What needs to be done: In the text about Cohere Command A, list every area where the model is said to have particular strength.

Document excerpt:
Most teams evaluating AI for infrastructure management face the same tension: capability versus control. Managed API providers offer the most capable models, but data leaves your environment with every query. Open-source models keep data local, but typically sacrifice context length, tool use, and reliability.
Cohere Command A is open-weights, self-hostable, and designed for enterprise agentic tasks. Paired with Clanker Cloud, it can use Cohere's managed API or a customer-controlled model endpoint. A local endpoint can keep model prompts local; it does not make the public Clanker Cloud product fully air-gapped.
Cohere Command A — the enterprise-first model
Command A was released in March 2025. At 111 billion parameters, it is currently Cohere's most performant chat and agentic model. The API identifier is cohere.command-a-03-2025.
The model was not fine-tuned for enterprise use after the fact — it was designed for it from the outset. Cohere's positioning is explicit: "maximum performance with minimum hardware costs," with particular strength in business-critical agentic tasks, tool use, retrieval-augmented generation (RAG), and multilingual workloads across 10 or more languages.
Compared to Command R+, Command A delivers better throughput, stronger tool-use reliability, and more coherent coordination across multi-step agent workflows. These are not marginal improvements — they are the difference between an agent that completes a plan and one that stalls partway through.
The open-weights license means the model weights are downloadable. You can run Command A on your own GPU cluster, bare metal, or an isolated data center. That can keep model prompts and outputs inside the model environment; connected provider calls and the rest of the application data flow remain separate.
Why Command A is uniquely suited for enterprise infrastructure
256K context window
Infrastructure configuration does not fit neatly into small chunks. A non-trivial AWS environment might include hundreds of Terraform resources spread across dozens of files, CloudFormation stacks with cross-stack references, Kubernetes manifests for multiple namespaces, and IAM policies that interact with resources defined elsewhere. Chunking this input and feeding it to a model in pieces loses the cross-resource relationships that matter most for security audits, cost analysis, and dependency mapping.
Command A's 256K token context window holds an entire Terraform state file, a full CloudFormation template, and a suite of Kubernetes manifests simultaneously. Cross-resource relationships — an IAM role defined in one file affecting an EC2 instance defined in another — remain visible to the model in a single pass.

Extracted records:
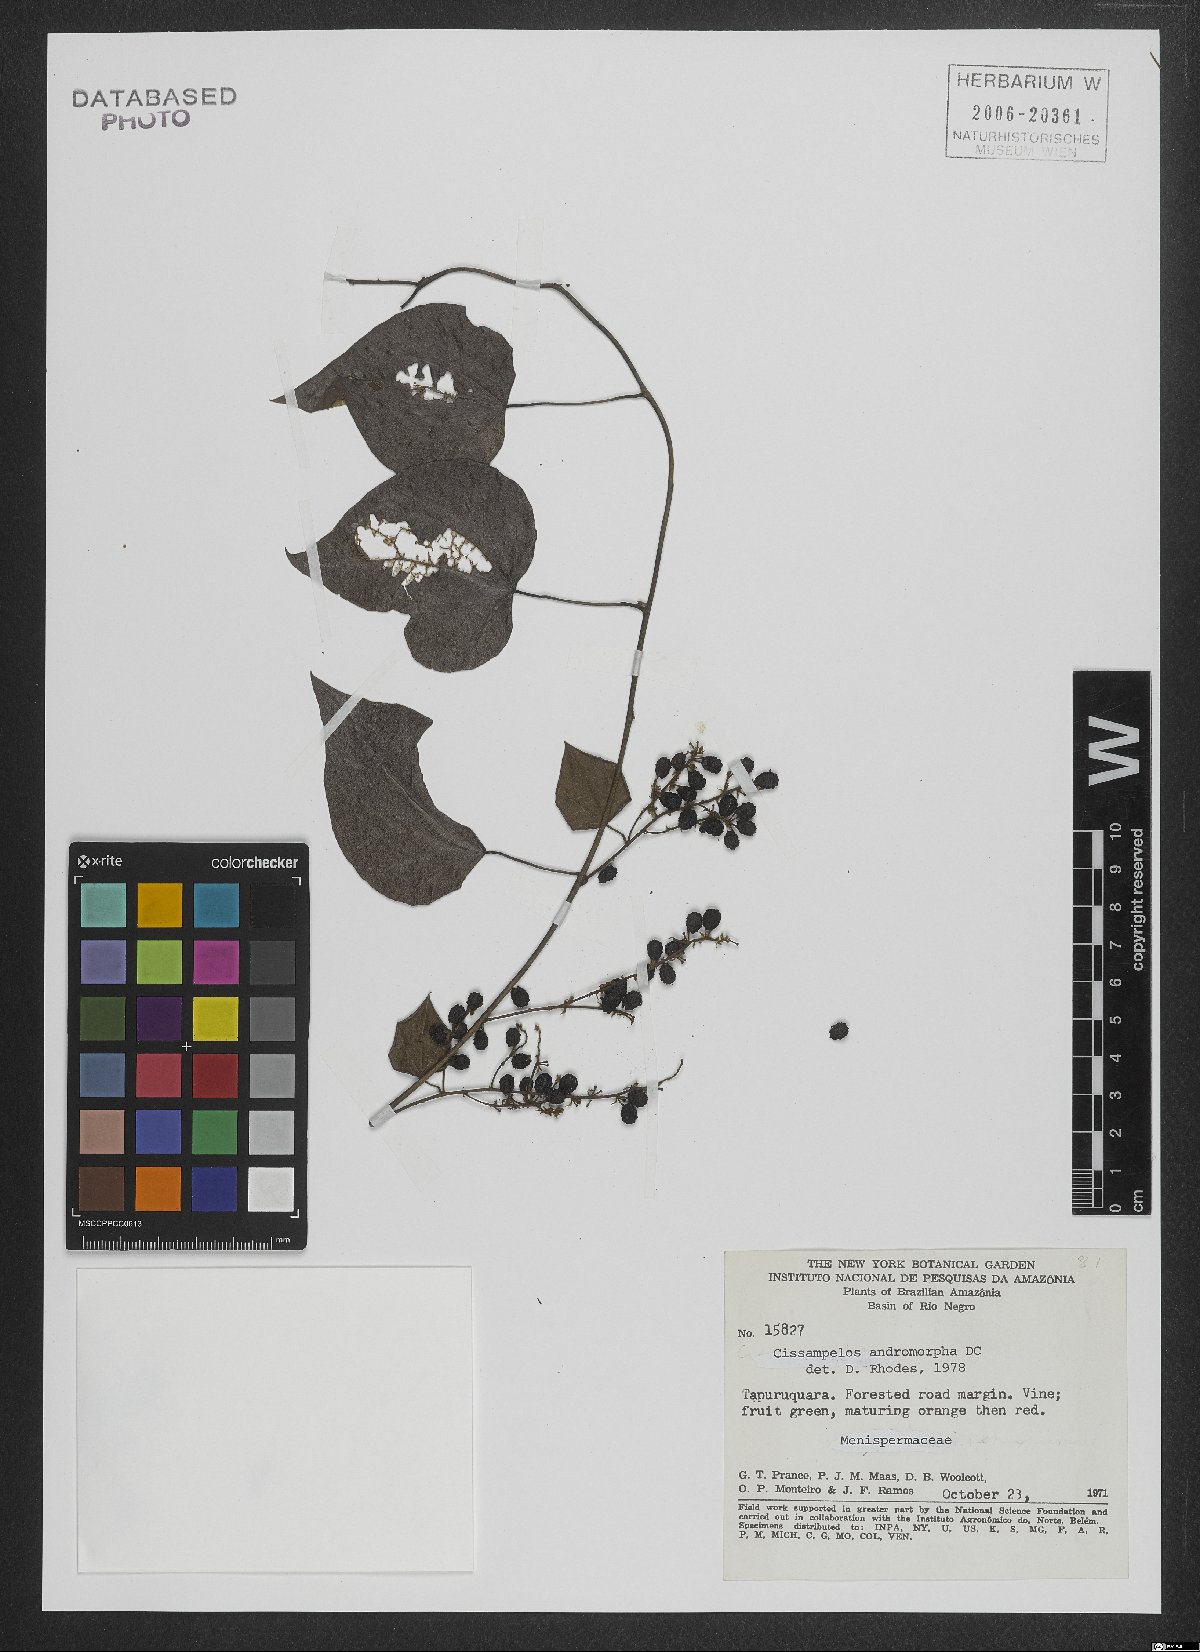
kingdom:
--
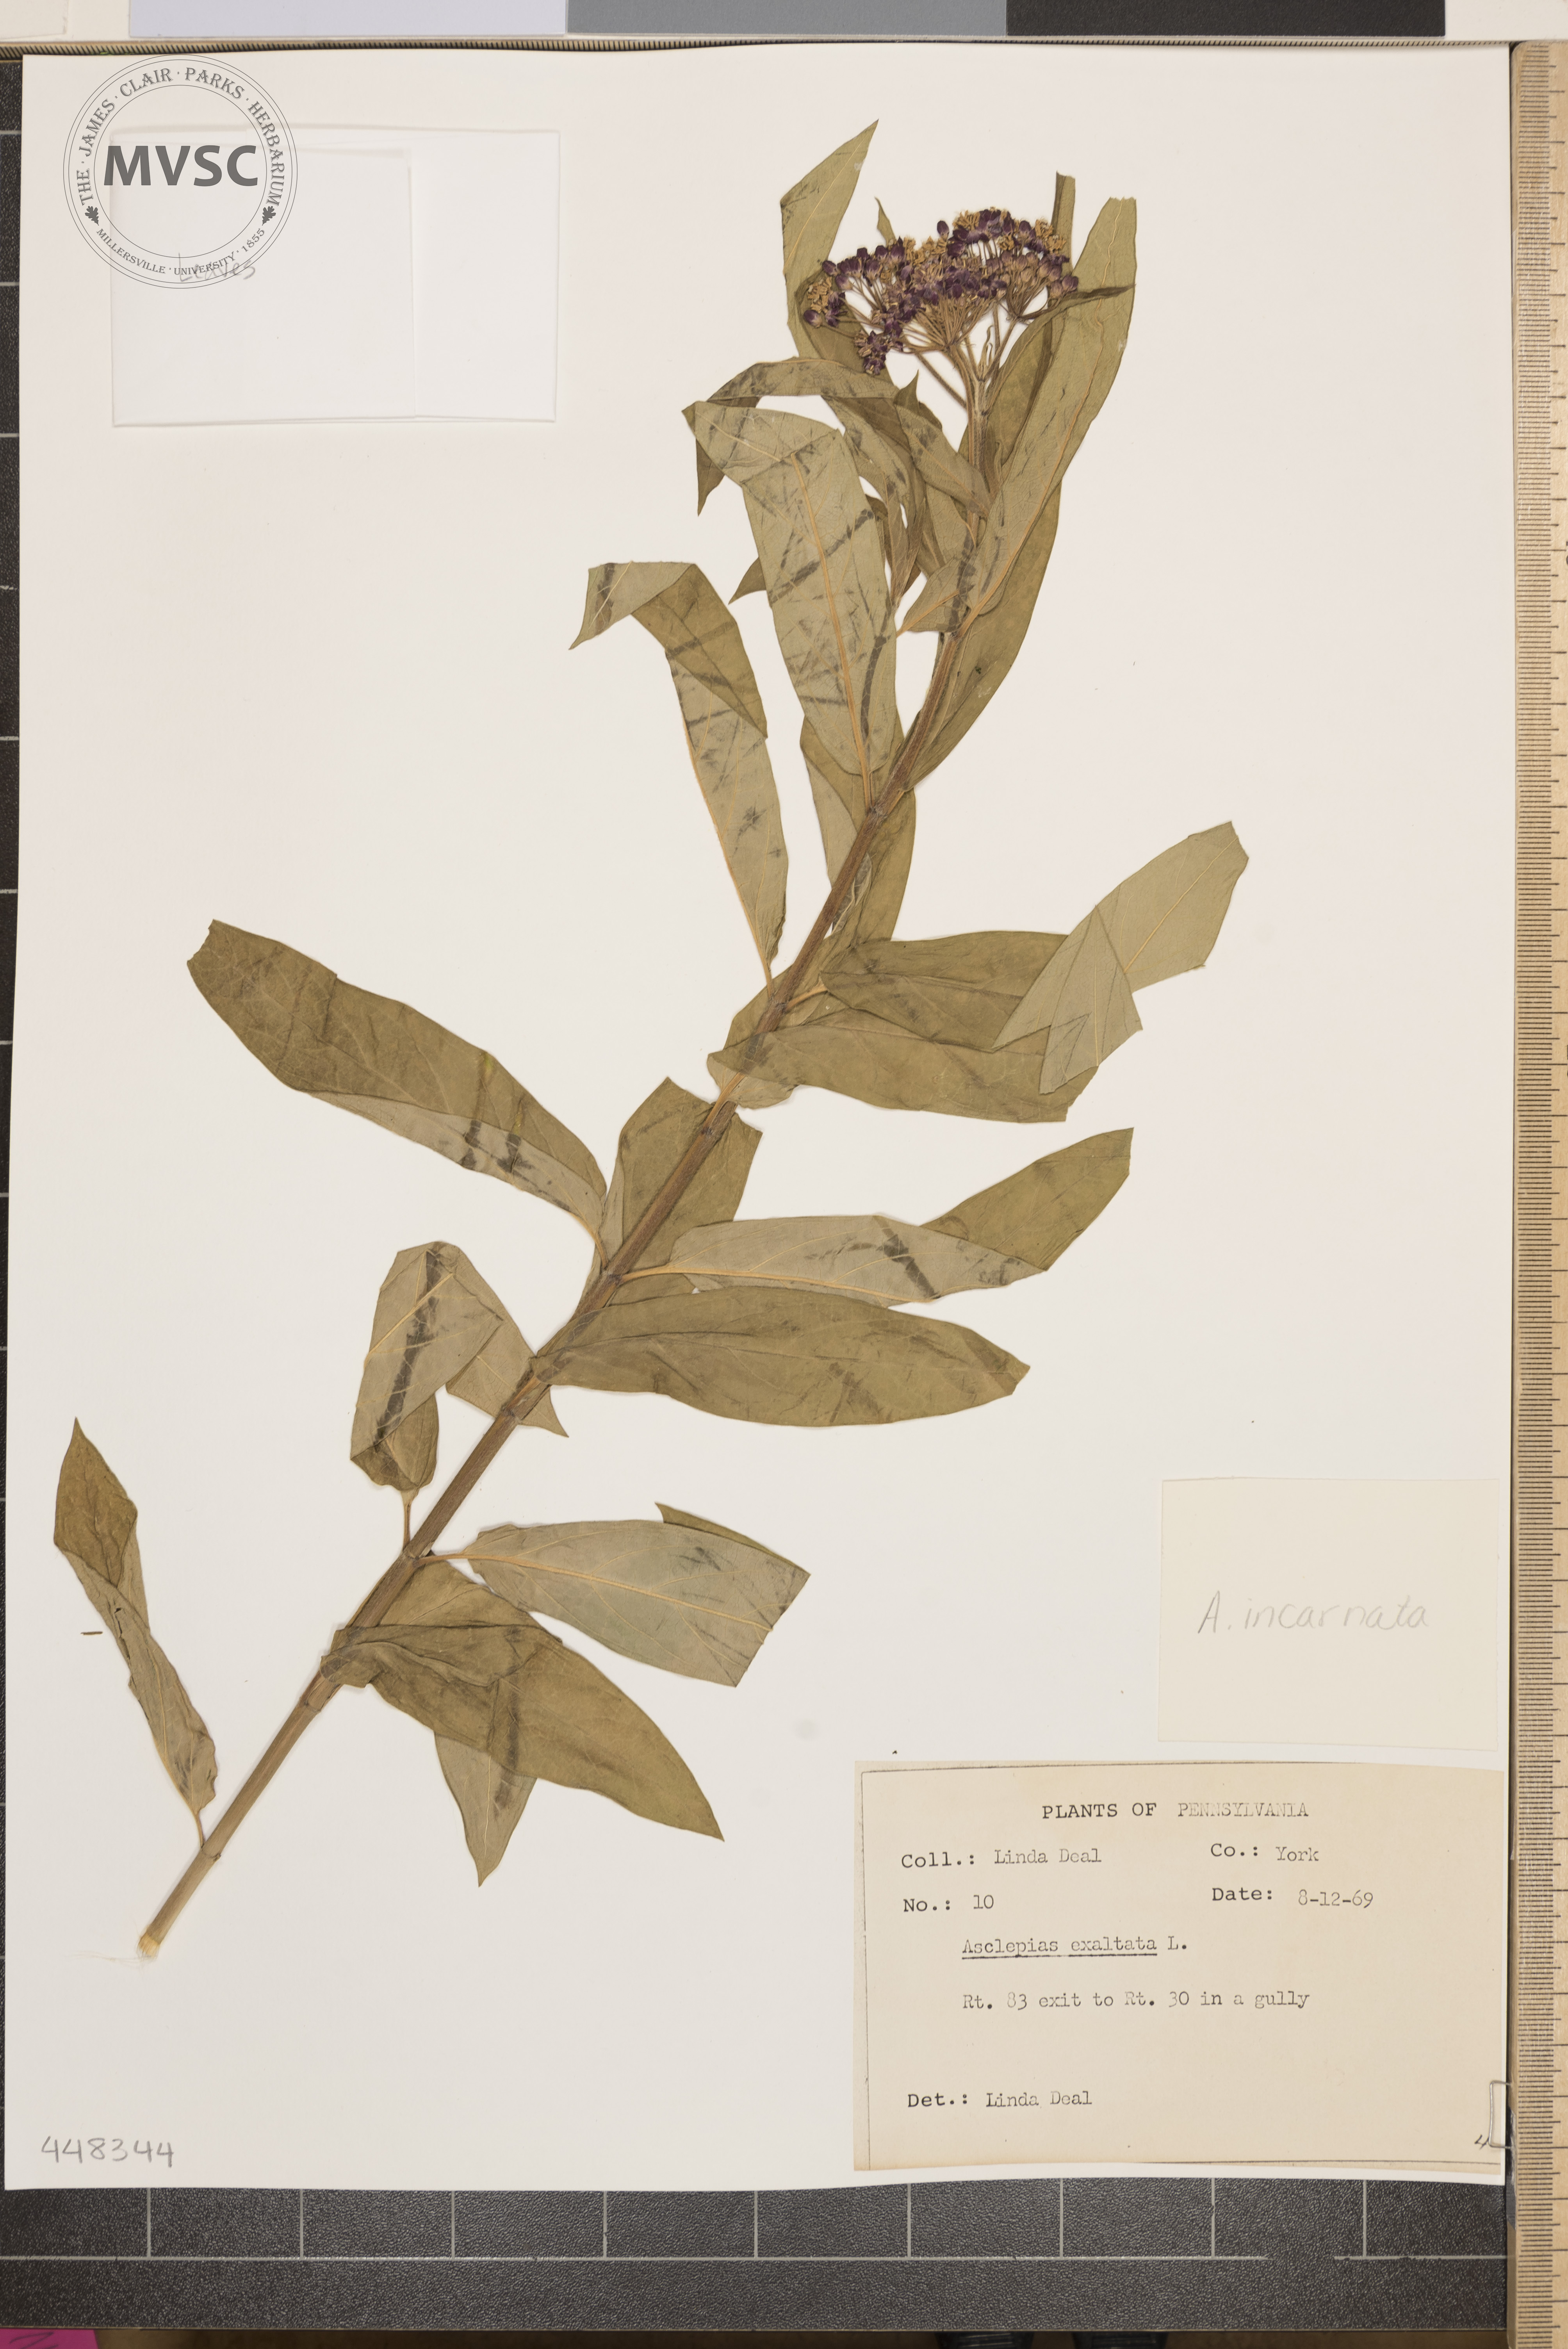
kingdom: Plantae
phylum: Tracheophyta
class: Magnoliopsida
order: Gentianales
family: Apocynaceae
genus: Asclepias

Worked solution:
- Business-critical agentic tasks
- Tool use
- Retrieval-augmented generation (RAG)
- Multilingual workloads across 10 or more languages